The Swedish model advocates know all of this and yet persist in the lie that this legislation protects the sex worker and they even claim that it has diminished sex trafficking even though there is no academically accredited evidence to support this and in fact anecdotal evidence suggests the contrary. The truth, which they know, is that the Swedish model has resulted in increased alienation, increased stigma, increased criminal involvement and the abandonment of the sex worker as an equal citizen deserving of protection and rights the same as everyone else.
I do not believe that this increase in persecution of the sex worker is really what we want in the United Kingdom. I do not believe this is truly what the British public wants for their mothers, daughters and sons who sell sex. This is why it is so important that the British people understand that when Swedish model advocates adopt the language of legalisation they are lying and being duplicitous because in reality what they want is the opposite, they want the complete alienation and segregation of the sex worker and to deny them rights and equality in the eyes of the law.
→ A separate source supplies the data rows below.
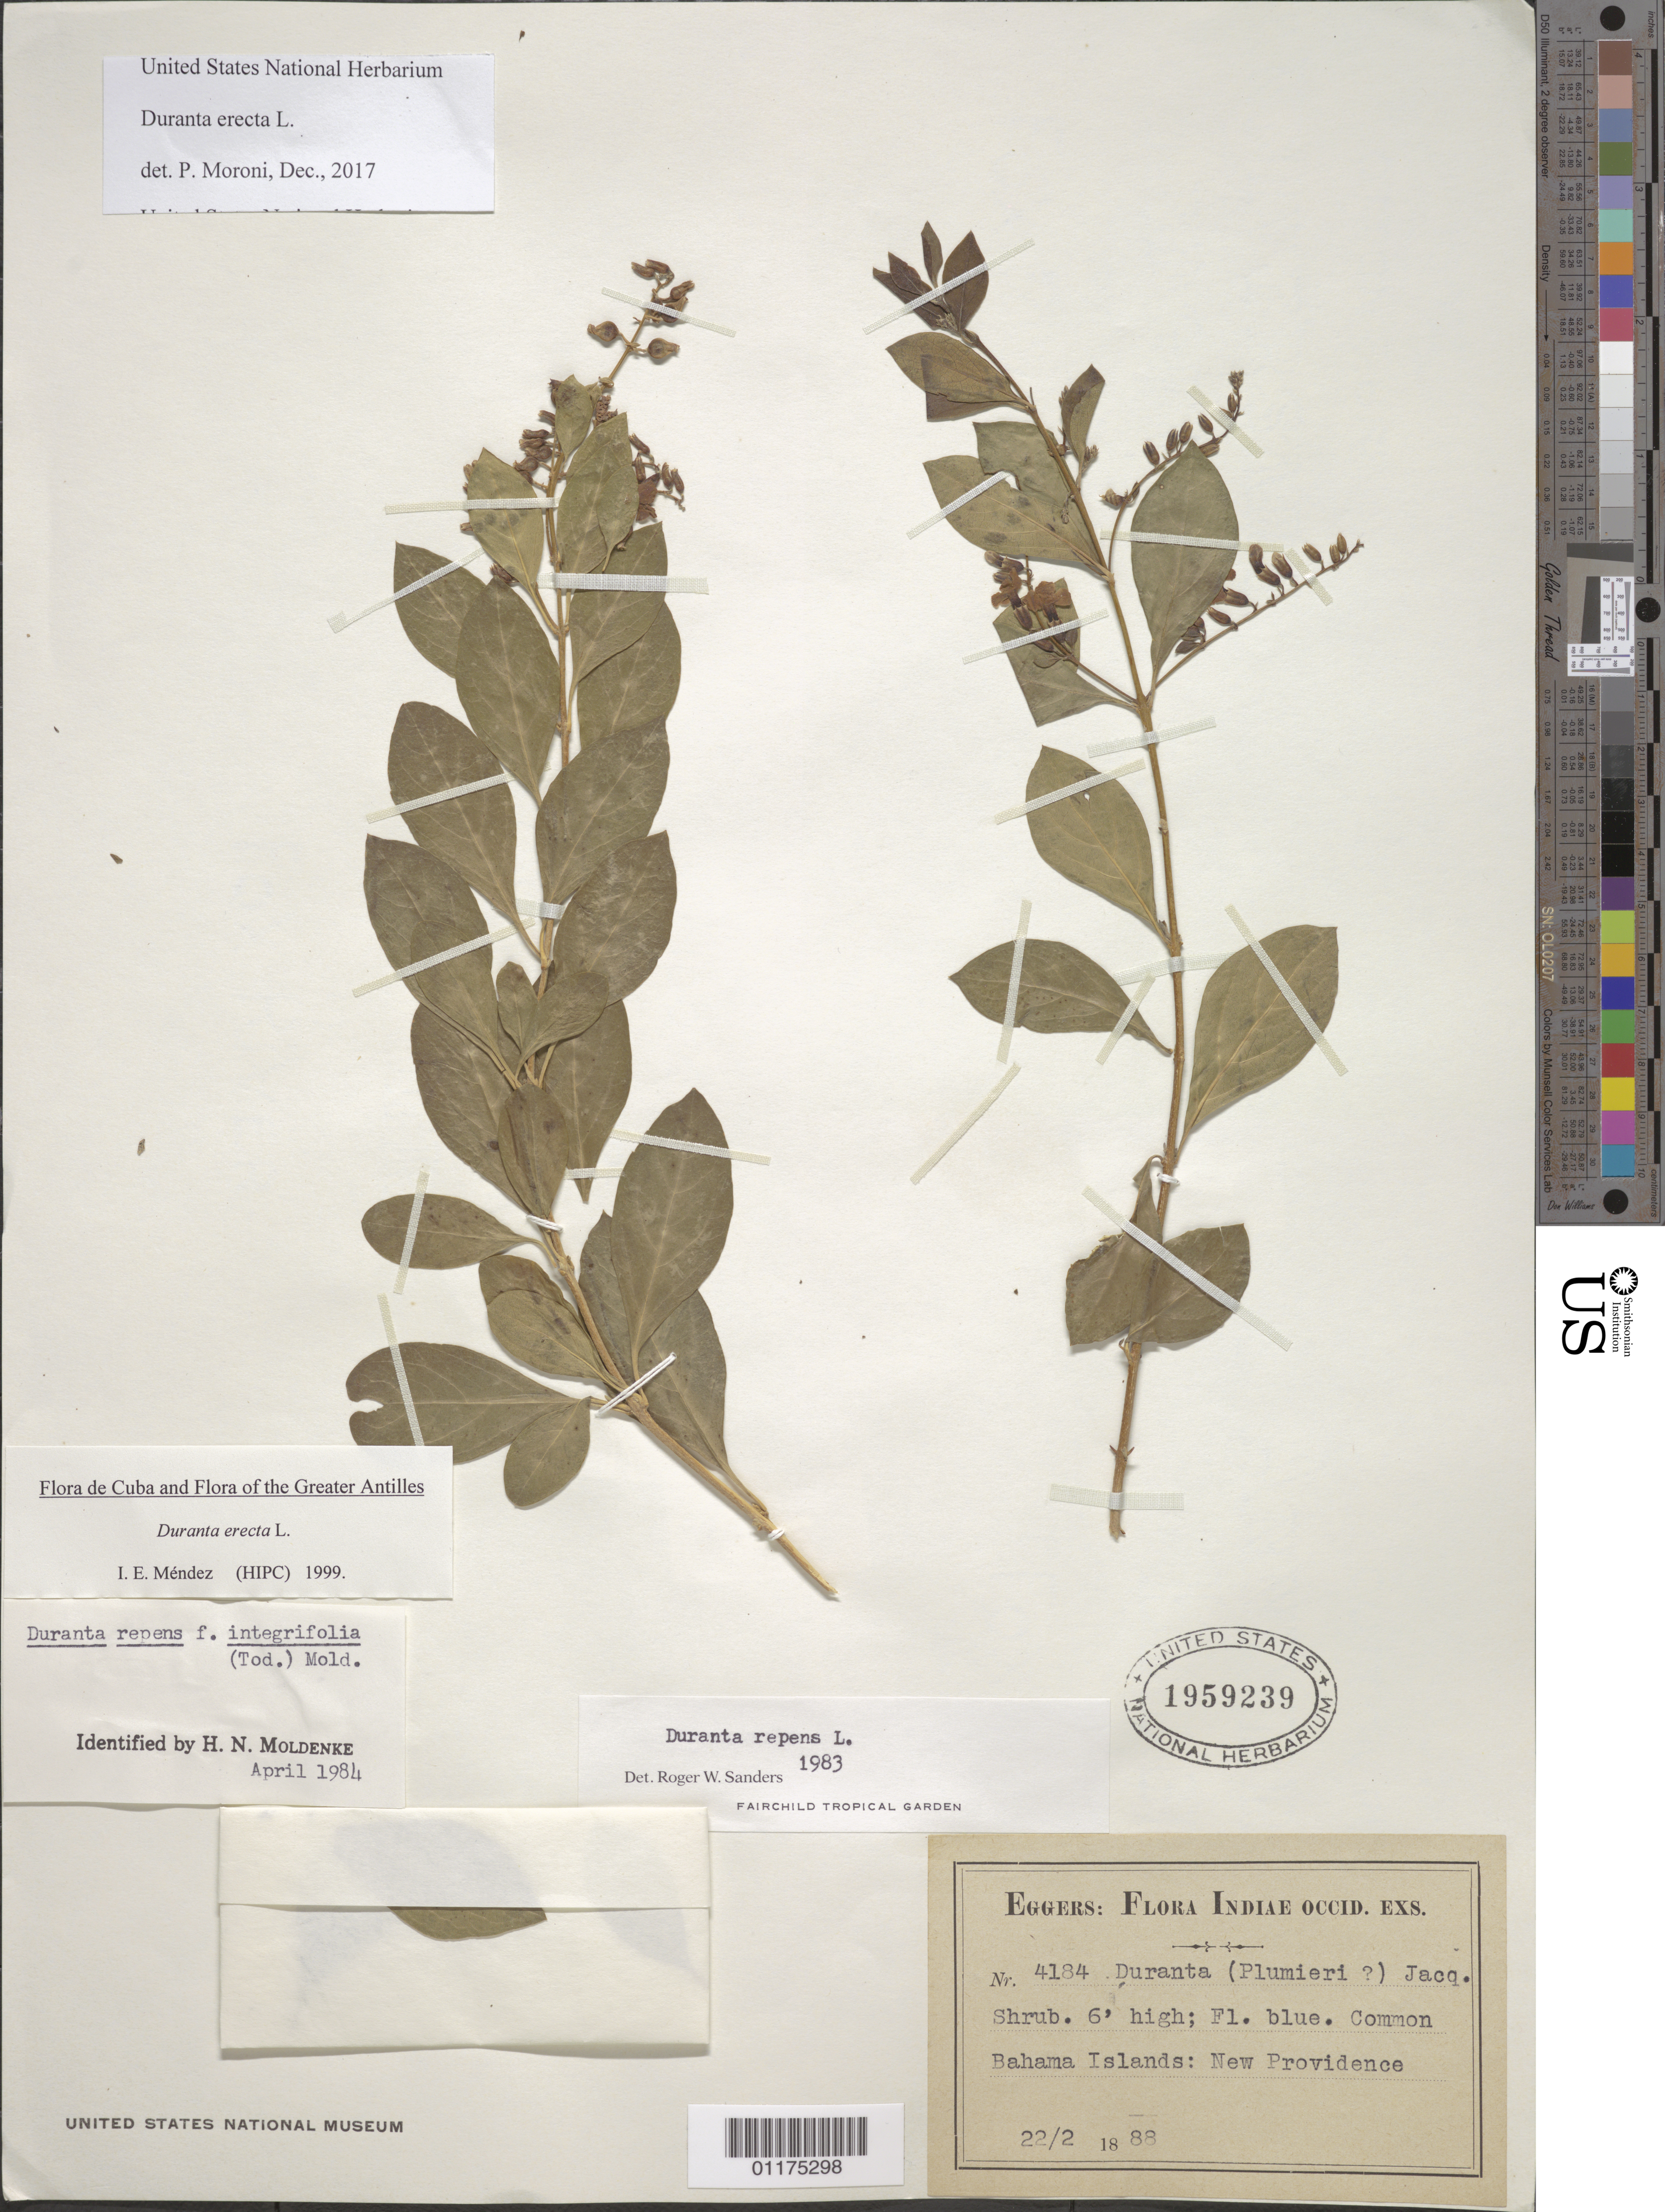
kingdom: Plantae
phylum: Tracheophyta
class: Magnoliopsida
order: Lamiales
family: Verbenaceae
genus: Duranta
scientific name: Duranta erecta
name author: L.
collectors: -. Eggers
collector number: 4184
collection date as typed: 22 Feb 1888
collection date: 1888-02-22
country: Bahamas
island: New Providence I.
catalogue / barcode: US 1959239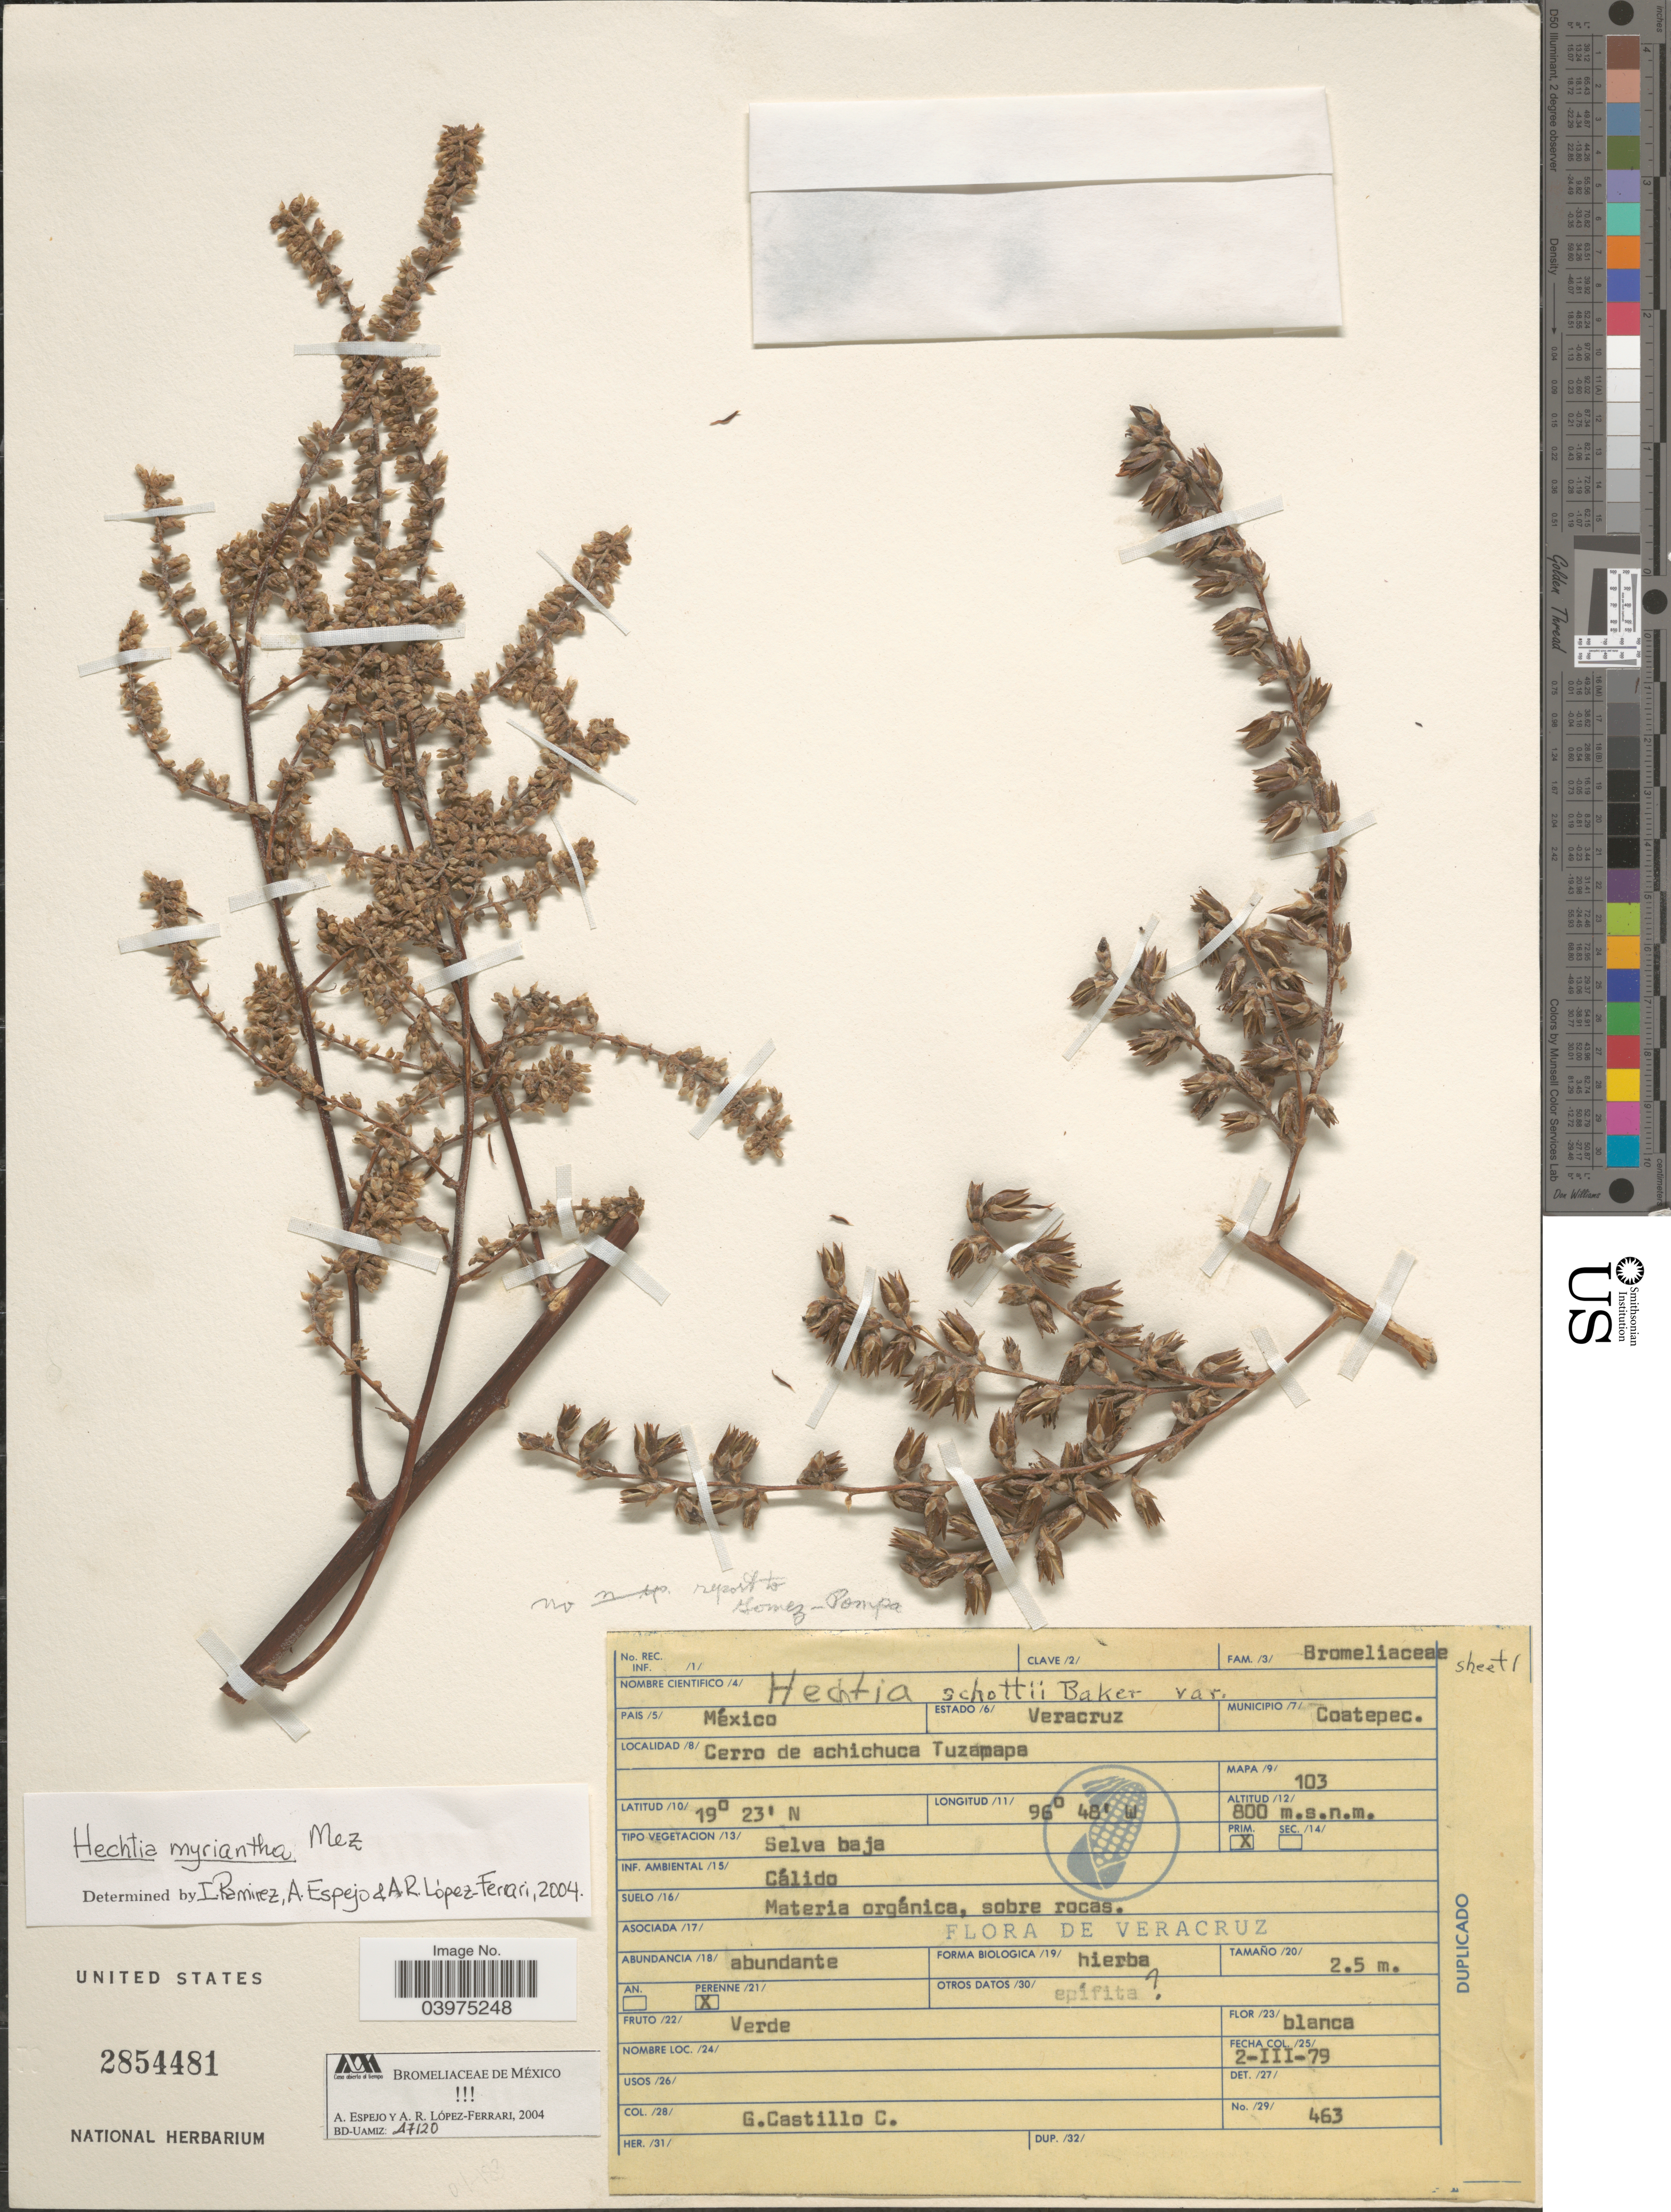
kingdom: Plantae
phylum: Tracheophyta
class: Liliopsida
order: Poales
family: Bromeliaceae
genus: Hechtia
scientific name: Hechtia myriantha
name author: Mez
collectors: G. Castillo C.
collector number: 463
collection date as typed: Transcribed d/m/y: 2/3/79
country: Mexico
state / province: Veracruz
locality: Veracruz. Municipio Coatepec. Cerro de achichuca Tuzamapa.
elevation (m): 800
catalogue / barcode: US 2854481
I urge the British public, even if you dislike the idea of prostitution, to never the less insist that your MPs vote for justice and not for laws that strengthen already pernicious laws that deny basic human rights to sex workers. I urge those members of the public who are genuinely concerned about trafficking and about coercion to remind themselves that historically rights have never evolved from further criminalisation and alienation and stigma. Rights evolve only when the marginalised are given the protection of the law and are enabled to defend themselves and to evolve legislation that recognises, consent, autonomy and choice. Sex workers do not want special rights or considerations but the same rights as any other worker in the United Kingdom. They do not want the Swedish model or further state oppression and aggression.